Top of EXTRACT

Some children get abused (quite a lot of children). Some grow into adults who barely function. Who are unable to form healthy supportive relationships with other healthy adults.

We do our best to get on with ‘normal’ lives but we struggle.

There is no help for people like me.

If you had a decent childhood, with parents who were nice to you, you were very lucky.

OP posts:
VangVieng · 18/04/2022 21:28

That’s tough. Would it help to say to DH “I’m having a rough day/time at the moment”. He might not be able to help, but perhaps just acknowledging it between you would open a line of communication and you’ve told someone in RL.

I don’t mean to solutionise as if you could wave a magic wand you’d have done that already. Just chatting 🙂

Debroglie · 18/04/2022 21:38

Thanks vang I appreciate your reply.
Dh knows. I have told him and he can see. I don’t know why he doesn’t help but it’s not because he doesn’t know.

OP posts:
Snugglepumpkin · 18/04/2022 21:43

I get it OP.

All of those places, if you try to reach out will immediately make it all about 'are you fit to look after your kids' rather than ever even asking what it is you need so you'll end up more alone & more under attack.
They never actually have any help when you need it.

Have you got anything in your life that is for you other than alcohol?
Anything that could be your happy place like reading a book in peace or some craft you actually want to do, or soaking in the bath/going for a jog?

I know, they might be completely not your thing, but I expect it's been a long time since anyone actually asked you what YOU want or need & that's what you could do with finding.

What did you used to do that you liked?
Could you go back to doing that?

ButtockUp · 18/04/2022 21:50

There is support available.
You need to find it.
Alcoholics Anonymous are readily available.
Your GP will be able to signpost you to any relevant help.

Social media is not the place to happen upon help.
Posters on MN can signpost but cannot offer you support. They can listen, suggest, give advice (ie go to your GP) but the cannot give you the support that you clearly need.

I love a glass or three of wine, but, to drink till you pass out , is not right, particularly if you have young children.

Bottom of EXTRACT

| TASK DIRECTIONS |
In the forum thread, which organization does ButtockUp describe as readily available?

Top of RECORDS

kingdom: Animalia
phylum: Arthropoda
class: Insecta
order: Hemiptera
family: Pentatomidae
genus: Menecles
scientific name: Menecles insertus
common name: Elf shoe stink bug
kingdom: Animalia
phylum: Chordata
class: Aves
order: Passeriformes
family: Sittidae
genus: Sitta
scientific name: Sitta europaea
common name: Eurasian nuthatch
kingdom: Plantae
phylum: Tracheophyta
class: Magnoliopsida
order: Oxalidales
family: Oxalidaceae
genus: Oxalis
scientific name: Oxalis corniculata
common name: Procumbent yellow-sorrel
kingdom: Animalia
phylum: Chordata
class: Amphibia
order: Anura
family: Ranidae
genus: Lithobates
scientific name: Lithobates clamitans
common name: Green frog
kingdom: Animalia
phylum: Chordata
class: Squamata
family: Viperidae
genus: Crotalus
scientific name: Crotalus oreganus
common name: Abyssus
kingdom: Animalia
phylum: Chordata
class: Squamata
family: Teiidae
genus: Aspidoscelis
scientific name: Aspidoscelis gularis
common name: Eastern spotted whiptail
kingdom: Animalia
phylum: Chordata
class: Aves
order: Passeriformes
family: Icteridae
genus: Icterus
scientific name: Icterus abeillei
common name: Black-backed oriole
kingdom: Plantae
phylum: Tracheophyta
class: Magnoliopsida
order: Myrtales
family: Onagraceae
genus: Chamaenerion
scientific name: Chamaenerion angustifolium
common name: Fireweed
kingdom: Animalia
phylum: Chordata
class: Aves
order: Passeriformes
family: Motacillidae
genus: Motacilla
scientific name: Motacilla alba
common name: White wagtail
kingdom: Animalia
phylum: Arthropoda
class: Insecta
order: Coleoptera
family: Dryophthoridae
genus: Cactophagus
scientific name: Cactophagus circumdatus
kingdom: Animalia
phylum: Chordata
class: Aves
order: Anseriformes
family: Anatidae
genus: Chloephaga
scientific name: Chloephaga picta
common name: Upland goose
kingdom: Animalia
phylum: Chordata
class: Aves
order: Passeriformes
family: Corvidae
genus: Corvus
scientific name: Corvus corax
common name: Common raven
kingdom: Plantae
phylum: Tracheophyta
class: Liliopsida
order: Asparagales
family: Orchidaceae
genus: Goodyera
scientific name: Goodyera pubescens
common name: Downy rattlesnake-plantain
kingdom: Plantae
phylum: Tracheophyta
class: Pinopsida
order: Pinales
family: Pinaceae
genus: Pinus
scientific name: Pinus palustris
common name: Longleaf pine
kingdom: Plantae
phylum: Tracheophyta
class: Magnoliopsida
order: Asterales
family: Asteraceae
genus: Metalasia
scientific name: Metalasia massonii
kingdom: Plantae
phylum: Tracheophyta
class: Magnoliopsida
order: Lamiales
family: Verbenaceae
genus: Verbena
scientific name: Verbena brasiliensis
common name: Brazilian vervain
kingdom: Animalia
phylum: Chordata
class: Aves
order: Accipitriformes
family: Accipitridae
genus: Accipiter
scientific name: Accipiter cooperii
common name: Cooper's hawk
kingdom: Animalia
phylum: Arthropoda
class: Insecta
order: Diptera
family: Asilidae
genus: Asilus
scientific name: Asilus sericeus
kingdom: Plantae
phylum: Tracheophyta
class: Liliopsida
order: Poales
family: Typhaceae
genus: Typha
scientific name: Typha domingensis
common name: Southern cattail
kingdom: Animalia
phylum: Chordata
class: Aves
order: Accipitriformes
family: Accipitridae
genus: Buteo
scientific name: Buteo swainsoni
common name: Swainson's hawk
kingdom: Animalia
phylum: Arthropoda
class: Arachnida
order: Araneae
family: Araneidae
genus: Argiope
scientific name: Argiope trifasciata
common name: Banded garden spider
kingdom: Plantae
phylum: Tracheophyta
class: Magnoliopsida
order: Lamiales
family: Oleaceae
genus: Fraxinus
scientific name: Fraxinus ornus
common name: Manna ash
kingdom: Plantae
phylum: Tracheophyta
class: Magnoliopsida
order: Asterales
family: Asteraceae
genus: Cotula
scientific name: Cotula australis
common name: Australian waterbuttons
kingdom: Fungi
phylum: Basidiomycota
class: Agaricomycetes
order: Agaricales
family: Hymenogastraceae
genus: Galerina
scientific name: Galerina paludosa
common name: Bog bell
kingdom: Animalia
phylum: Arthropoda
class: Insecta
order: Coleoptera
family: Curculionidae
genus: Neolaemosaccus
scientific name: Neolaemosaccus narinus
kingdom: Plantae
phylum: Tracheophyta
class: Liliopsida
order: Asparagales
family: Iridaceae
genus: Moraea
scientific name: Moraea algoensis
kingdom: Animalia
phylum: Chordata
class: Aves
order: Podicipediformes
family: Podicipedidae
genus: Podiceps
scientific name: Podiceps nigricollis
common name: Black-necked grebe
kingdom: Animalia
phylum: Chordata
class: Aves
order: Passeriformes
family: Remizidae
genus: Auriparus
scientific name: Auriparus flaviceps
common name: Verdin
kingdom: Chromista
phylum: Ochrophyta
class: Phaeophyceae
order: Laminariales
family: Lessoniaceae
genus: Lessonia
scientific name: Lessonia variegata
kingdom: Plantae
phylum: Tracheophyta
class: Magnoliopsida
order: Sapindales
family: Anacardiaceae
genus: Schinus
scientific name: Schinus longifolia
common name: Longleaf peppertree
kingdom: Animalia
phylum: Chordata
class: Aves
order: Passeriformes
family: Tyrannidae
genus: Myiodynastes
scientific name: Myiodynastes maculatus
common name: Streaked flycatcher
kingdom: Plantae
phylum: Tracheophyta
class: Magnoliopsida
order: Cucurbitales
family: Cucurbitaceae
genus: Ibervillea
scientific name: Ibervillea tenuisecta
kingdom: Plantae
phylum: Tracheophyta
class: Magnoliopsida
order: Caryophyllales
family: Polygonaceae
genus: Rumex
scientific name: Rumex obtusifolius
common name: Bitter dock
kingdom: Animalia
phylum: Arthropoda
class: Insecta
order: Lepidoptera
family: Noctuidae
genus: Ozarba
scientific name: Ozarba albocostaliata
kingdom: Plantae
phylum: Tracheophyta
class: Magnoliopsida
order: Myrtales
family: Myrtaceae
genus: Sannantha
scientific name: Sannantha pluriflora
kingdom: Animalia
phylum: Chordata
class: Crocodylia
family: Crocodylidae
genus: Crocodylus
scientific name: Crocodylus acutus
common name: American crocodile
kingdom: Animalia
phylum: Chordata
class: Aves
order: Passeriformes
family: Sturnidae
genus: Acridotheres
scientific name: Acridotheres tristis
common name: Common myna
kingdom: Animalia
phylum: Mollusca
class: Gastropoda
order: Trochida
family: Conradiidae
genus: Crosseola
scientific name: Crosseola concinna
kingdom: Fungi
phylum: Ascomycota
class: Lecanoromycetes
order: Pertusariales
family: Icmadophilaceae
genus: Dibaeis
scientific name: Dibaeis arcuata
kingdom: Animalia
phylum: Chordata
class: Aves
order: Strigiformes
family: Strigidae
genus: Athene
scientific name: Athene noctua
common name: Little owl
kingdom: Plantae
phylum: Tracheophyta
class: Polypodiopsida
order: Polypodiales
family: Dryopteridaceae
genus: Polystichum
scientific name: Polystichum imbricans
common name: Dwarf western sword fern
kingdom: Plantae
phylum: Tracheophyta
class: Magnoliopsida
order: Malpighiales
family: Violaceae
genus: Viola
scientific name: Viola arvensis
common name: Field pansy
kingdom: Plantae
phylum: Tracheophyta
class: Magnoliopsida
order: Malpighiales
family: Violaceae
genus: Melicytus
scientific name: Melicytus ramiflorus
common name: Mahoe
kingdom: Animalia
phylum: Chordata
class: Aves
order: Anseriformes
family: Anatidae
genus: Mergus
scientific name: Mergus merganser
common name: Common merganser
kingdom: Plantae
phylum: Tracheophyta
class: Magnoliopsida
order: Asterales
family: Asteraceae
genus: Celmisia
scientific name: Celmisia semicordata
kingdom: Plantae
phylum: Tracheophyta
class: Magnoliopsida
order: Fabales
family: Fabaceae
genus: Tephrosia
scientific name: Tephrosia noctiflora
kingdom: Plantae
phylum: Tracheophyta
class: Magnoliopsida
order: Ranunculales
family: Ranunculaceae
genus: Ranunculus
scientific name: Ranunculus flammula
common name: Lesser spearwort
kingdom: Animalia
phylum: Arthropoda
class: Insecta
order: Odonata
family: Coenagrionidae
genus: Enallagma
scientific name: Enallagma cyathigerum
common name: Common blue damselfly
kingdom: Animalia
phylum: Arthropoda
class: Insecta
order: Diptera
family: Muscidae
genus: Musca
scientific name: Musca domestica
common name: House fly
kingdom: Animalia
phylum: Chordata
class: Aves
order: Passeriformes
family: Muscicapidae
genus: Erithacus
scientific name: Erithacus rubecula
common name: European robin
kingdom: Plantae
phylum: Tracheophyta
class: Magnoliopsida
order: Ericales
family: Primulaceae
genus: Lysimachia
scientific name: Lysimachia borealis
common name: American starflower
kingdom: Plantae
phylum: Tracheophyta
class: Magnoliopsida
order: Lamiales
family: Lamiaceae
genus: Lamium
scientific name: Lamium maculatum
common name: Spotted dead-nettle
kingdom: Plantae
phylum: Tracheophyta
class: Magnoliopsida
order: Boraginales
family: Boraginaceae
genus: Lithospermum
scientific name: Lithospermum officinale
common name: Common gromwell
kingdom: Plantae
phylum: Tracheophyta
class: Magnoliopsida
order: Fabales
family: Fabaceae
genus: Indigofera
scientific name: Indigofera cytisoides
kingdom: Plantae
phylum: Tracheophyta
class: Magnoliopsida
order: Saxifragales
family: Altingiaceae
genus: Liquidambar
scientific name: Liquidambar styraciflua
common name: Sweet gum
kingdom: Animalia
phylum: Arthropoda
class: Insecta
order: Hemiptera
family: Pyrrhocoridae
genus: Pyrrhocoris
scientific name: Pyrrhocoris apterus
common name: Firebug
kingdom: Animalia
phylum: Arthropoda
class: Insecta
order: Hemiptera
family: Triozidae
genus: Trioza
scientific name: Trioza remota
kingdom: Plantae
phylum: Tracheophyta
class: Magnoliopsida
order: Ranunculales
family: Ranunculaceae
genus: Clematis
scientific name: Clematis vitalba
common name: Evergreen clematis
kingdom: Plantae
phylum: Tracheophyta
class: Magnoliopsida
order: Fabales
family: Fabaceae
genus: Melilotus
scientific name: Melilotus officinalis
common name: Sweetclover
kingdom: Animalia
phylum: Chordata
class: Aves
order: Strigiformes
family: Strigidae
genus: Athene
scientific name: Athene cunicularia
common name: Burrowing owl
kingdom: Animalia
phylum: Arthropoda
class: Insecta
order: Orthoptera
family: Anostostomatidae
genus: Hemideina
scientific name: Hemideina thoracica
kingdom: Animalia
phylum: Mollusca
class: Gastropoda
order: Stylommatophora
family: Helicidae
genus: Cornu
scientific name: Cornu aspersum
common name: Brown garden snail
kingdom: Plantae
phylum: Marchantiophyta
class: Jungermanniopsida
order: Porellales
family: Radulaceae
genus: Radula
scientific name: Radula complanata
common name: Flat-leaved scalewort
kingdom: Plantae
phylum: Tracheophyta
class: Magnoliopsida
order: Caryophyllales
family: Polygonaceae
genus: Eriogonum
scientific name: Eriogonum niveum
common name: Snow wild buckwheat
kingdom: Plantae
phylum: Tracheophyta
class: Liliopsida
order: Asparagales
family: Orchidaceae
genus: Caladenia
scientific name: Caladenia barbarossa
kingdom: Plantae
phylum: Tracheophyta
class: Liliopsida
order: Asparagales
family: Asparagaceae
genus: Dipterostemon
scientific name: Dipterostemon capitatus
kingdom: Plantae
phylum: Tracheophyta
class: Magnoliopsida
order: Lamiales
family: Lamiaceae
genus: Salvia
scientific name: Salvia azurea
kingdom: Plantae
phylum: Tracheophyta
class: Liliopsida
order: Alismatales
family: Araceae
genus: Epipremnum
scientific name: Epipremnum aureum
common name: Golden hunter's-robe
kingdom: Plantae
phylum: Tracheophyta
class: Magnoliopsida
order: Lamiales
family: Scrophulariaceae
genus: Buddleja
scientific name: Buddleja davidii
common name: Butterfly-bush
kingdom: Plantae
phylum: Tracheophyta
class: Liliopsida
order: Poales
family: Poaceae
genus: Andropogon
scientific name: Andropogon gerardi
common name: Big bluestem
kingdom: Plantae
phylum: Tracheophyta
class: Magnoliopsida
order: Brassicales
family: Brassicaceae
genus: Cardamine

Bottom of RECORDS

| EXERCISE RESPONSE |
Alcoholics Anonymous.